■ **Reading passage**
■ ■ ■ ■ ■

On October 1, our ninth day at sea, the winds die. The ocean turns to satin, disturbed only by the deep southwest swell that has been our constant companion. A serene crystalline sky encircles us. At night we steer by Jupiter and Saturn rising ahead, bright as tiny moons, and Scorpio behind us, her deadly sting high in the sky. Within the dark stain of night, in light winds, we sail with painful deliberation ― perhaps a mile and a half every hour ― toward Rapa Nui.

For the next five days the wind flukes around, forcing us into a weaving dance. When it shifts southeast, we respond by moving north, away from our target; when it swings northeast, we slant south again. Squalls descend, bathing us in cold rains and pushing the wind up to twenty-five knots. Nainoa forms a plan: We will sail southeast to the latitude of Rapa Nui and then begin tacking northeast in a search pattern intended to keep the island within the enclosing triangles of our motion until we find it. On the evening of October 7, he figures we are at Rapa Nui's latitude and about 175 miles west of it. He wants to sail further southeast, then tack northeast, beginning our search. But the wind curves north, stymieing us. Conferring with the other navigators, Nainoa decides to gamble. We will abandon the careful search pattern and sail due east ― directly toward where he thinks the island should be. But for two days we have had no star sights because of the overcast sky, and our position is known only by dead reckoning. What if we have misjudged our latitude? What if we sail past the island?

"This wind is a gift to go east," Nainoa explains, "so I say let's go. It's scary, but it's exciting. If our dead reckoning is good, and I think it is, we should take the chance."

■ ■ ■ ■ ■

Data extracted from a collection
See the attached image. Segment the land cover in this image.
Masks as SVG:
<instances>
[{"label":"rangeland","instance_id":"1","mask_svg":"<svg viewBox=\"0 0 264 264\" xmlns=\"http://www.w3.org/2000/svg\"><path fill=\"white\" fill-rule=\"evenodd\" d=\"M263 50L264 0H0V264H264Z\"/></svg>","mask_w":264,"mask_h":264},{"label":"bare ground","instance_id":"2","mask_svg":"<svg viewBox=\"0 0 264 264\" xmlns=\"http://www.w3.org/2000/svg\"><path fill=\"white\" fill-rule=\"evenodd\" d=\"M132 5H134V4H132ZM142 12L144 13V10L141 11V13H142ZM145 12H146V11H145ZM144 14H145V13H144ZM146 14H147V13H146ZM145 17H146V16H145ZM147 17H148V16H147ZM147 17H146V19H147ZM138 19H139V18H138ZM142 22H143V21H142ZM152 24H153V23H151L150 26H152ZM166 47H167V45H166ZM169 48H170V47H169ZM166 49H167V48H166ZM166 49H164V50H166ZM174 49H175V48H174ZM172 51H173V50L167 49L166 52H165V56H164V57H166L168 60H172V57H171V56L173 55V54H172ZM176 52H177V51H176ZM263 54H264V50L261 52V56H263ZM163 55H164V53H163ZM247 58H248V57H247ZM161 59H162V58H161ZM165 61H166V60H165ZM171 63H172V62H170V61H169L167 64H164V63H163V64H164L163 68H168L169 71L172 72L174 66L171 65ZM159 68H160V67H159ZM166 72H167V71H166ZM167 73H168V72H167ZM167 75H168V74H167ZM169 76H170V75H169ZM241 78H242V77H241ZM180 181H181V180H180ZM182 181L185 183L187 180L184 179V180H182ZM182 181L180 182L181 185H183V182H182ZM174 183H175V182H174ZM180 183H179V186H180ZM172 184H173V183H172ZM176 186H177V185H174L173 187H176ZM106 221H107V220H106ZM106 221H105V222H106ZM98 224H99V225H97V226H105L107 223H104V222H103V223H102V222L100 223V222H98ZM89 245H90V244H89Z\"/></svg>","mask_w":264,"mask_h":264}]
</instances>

■ ■ ■ ■ ■

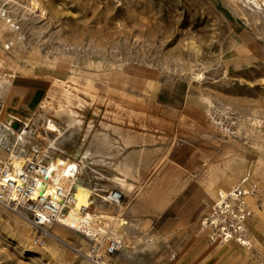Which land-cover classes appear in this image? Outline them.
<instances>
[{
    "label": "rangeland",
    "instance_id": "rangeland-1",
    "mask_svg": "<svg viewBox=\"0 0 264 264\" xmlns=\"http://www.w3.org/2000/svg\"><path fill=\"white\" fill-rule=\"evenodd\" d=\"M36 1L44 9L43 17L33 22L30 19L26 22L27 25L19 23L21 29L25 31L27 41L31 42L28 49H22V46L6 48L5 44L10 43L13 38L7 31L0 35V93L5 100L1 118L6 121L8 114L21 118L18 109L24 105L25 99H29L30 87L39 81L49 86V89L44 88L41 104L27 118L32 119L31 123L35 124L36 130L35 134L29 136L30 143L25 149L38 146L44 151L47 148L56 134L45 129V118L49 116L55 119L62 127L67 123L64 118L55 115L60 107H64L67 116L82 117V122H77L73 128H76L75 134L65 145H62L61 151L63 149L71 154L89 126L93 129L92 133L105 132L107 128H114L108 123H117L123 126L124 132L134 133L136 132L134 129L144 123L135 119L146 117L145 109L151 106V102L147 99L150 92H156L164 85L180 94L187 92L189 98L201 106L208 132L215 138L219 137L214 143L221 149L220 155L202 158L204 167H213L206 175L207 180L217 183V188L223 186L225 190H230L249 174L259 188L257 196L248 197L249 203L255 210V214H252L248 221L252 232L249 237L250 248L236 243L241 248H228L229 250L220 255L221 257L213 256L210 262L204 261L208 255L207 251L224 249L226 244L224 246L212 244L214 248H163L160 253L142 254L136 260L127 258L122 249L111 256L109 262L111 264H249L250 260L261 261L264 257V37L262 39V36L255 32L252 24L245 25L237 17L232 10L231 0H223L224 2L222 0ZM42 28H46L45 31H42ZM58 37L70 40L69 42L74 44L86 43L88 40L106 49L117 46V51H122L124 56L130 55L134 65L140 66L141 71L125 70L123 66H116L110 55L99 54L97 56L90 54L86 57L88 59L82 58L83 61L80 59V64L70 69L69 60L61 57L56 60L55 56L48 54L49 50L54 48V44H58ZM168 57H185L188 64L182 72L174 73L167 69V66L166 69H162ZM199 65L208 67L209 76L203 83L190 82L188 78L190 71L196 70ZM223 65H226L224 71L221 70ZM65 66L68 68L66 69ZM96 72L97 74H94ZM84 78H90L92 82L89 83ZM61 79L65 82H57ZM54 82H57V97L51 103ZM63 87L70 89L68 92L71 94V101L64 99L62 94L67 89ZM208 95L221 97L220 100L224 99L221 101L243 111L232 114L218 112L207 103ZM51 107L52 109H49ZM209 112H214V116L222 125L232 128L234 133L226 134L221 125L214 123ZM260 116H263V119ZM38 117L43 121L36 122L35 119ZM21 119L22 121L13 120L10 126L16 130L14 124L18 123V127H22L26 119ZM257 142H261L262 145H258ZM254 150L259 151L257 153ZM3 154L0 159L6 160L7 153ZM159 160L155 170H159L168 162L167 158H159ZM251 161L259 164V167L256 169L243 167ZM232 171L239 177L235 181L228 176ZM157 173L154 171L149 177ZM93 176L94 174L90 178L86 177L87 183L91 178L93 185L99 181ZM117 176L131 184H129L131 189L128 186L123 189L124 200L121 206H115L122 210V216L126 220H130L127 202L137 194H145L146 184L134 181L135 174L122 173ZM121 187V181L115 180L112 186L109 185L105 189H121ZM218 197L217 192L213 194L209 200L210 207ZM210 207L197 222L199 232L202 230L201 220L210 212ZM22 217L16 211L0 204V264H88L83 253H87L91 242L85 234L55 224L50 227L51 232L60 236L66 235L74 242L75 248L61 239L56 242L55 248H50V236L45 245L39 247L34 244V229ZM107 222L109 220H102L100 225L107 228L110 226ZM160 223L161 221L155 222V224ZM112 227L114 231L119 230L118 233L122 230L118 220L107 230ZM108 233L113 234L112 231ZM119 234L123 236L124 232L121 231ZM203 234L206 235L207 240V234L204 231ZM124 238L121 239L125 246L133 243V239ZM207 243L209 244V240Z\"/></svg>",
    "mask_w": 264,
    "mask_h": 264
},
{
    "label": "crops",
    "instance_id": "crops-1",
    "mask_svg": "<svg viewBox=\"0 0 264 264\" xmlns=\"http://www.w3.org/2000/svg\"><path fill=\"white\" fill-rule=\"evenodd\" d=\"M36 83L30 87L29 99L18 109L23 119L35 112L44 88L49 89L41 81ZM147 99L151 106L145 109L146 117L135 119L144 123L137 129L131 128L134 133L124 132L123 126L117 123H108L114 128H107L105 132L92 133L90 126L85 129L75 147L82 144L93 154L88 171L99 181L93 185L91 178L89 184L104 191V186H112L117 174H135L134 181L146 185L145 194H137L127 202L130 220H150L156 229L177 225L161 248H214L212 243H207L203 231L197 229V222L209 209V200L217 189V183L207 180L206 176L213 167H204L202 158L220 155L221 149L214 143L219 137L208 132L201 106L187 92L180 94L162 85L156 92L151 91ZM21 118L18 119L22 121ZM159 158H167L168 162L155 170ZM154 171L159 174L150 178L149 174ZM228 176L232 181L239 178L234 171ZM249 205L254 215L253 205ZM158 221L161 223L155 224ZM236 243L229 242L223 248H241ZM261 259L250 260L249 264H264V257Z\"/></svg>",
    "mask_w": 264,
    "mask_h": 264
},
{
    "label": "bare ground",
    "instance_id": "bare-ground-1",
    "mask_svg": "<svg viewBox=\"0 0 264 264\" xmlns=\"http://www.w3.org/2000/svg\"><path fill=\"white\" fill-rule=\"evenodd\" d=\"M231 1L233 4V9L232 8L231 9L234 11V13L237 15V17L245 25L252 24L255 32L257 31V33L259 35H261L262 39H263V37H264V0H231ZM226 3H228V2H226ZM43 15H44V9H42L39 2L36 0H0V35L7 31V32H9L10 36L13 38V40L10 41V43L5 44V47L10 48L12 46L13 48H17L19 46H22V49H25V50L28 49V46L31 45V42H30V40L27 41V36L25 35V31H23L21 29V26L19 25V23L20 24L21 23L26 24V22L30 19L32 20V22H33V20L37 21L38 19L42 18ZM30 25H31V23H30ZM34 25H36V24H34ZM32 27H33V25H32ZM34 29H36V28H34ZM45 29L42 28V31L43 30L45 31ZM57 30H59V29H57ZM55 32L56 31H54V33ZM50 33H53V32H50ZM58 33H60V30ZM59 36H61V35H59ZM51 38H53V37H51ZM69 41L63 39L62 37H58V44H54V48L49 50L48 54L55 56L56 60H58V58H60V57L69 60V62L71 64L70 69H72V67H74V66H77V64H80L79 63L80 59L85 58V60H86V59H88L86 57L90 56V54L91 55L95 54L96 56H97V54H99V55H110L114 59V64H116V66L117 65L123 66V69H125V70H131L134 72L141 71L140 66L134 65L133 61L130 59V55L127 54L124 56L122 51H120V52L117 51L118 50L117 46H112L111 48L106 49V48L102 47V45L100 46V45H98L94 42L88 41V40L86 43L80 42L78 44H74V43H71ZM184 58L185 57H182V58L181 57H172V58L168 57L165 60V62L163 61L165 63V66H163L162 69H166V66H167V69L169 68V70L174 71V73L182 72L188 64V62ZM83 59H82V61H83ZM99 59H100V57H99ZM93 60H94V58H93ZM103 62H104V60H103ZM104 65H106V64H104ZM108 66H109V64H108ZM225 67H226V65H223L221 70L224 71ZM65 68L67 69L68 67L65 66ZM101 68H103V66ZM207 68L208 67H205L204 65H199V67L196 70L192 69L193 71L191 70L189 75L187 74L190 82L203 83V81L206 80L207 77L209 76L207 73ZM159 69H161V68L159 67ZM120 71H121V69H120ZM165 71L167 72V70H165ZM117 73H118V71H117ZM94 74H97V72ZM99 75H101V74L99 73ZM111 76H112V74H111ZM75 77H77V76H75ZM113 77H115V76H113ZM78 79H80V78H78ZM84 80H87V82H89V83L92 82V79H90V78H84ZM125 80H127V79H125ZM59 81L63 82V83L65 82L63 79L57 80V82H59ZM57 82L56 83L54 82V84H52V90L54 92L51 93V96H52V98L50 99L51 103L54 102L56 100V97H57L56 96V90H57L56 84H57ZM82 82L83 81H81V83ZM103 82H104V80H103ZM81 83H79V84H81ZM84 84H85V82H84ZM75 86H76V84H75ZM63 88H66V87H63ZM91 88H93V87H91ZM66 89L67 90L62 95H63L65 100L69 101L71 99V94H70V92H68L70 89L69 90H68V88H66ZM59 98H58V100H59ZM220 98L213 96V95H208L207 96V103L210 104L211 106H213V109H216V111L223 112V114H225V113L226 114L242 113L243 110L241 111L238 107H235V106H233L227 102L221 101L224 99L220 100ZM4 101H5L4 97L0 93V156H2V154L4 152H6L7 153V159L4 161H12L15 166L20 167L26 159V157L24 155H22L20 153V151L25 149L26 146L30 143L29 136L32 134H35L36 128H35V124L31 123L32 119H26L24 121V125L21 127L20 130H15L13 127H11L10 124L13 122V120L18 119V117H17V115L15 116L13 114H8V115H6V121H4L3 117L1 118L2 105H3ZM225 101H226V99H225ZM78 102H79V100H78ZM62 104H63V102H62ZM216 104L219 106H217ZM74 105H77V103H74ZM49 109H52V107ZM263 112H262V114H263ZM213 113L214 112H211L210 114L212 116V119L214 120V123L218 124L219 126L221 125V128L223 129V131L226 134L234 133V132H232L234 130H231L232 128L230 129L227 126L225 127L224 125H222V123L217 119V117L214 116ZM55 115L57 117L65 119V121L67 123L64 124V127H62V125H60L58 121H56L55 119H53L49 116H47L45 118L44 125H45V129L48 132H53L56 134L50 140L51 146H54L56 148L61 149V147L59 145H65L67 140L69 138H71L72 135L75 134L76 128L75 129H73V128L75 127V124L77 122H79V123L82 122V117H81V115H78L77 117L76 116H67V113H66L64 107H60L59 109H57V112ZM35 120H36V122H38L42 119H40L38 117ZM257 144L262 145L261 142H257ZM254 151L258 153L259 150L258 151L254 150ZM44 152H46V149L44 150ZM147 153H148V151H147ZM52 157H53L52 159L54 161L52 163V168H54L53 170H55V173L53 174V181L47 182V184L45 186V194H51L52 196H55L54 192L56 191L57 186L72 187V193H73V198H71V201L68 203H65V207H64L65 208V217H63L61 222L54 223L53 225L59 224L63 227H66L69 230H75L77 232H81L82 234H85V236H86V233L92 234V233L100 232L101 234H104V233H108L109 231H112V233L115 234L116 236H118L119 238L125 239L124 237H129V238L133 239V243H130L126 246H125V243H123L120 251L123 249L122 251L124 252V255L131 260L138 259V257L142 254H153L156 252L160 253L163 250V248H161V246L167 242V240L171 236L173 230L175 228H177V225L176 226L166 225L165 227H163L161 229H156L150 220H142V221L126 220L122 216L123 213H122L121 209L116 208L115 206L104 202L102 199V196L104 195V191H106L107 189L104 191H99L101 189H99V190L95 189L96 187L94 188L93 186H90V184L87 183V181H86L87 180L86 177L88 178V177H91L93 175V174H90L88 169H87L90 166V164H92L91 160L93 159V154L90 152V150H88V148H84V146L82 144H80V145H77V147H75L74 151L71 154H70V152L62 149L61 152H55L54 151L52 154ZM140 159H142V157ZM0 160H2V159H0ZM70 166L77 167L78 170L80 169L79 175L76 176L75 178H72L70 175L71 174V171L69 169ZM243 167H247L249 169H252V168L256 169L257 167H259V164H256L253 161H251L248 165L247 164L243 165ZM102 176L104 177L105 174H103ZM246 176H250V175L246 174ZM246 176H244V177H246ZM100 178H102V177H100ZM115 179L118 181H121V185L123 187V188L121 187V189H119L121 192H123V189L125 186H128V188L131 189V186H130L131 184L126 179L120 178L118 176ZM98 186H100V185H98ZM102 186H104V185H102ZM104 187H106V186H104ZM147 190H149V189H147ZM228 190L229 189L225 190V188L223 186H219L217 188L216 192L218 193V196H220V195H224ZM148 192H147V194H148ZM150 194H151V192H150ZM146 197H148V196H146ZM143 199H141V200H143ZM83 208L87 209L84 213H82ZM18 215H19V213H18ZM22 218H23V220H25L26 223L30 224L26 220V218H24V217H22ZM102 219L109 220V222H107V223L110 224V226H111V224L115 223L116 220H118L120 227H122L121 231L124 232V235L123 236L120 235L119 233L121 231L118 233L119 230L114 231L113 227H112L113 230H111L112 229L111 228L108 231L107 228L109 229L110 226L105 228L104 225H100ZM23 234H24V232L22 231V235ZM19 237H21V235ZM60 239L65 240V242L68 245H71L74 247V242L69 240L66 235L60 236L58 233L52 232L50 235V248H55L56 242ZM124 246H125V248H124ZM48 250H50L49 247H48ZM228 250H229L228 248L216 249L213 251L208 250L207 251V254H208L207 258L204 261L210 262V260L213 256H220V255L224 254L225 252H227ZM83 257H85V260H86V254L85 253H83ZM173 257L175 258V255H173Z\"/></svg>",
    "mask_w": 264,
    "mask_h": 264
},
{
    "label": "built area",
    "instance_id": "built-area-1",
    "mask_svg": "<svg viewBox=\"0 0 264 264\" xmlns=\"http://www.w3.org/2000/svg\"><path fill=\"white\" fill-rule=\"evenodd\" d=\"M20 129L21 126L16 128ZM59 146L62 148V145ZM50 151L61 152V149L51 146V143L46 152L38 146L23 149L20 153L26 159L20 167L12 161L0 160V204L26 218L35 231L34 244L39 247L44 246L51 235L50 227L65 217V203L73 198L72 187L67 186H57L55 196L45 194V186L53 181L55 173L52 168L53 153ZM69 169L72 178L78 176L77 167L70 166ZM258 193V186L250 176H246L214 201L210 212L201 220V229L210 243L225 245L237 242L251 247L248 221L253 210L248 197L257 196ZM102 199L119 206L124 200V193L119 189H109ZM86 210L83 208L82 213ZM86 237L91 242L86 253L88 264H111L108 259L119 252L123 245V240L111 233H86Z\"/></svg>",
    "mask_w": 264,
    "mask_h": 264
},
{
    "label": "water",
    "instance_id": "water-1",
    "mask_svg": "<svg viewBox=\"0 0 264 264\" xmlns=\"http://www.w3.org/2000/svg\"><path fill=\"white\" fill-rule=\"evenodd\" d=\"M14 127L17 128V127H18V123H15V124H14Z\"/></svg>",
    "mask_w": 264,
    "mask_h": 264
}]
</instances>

■ ■ ■ ■ ■

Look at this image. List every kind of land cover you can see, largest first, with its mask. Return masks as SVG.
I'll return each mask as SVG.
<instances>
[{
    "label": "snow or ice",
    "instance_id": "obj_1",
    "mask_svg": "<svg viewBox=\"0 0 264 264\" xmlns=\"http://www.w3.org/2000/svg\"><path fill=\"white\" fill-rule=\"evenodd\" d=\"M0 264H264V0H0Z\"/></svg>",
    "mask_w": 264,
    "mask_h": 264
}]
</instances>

■ ■ ■ ■ ■

■ **Tasks to complete**
a) In the sailing passage, how far west of Rapa Nui does Nainoa figure the boat is on the evening of October 7?
b) Repeat word for word the part of the sailing passage that opens with the words containing "On October 1, our" and closes with "toward Rapa Nui.".
Rely only on the sailing passage, not on the entries.

■ **Responses for each task**
a) About 175 miles west of it.

b)
On October 1, our ninth day at sea, the winds die. The ocean turns to satin, disturbed only by the deep southwest swell that has been our constant companion. A serene crystalline sky encircles us. At night we steer by Jupiter and Saturn rising ahead, bright as tiny moons, and Scorpio behind us, her deadly sting high in the sky. Within the dark stain of night, in light winds, we sail with painful deliberation ― perhaps a mile and a half every hour ― toward Rapa Nui.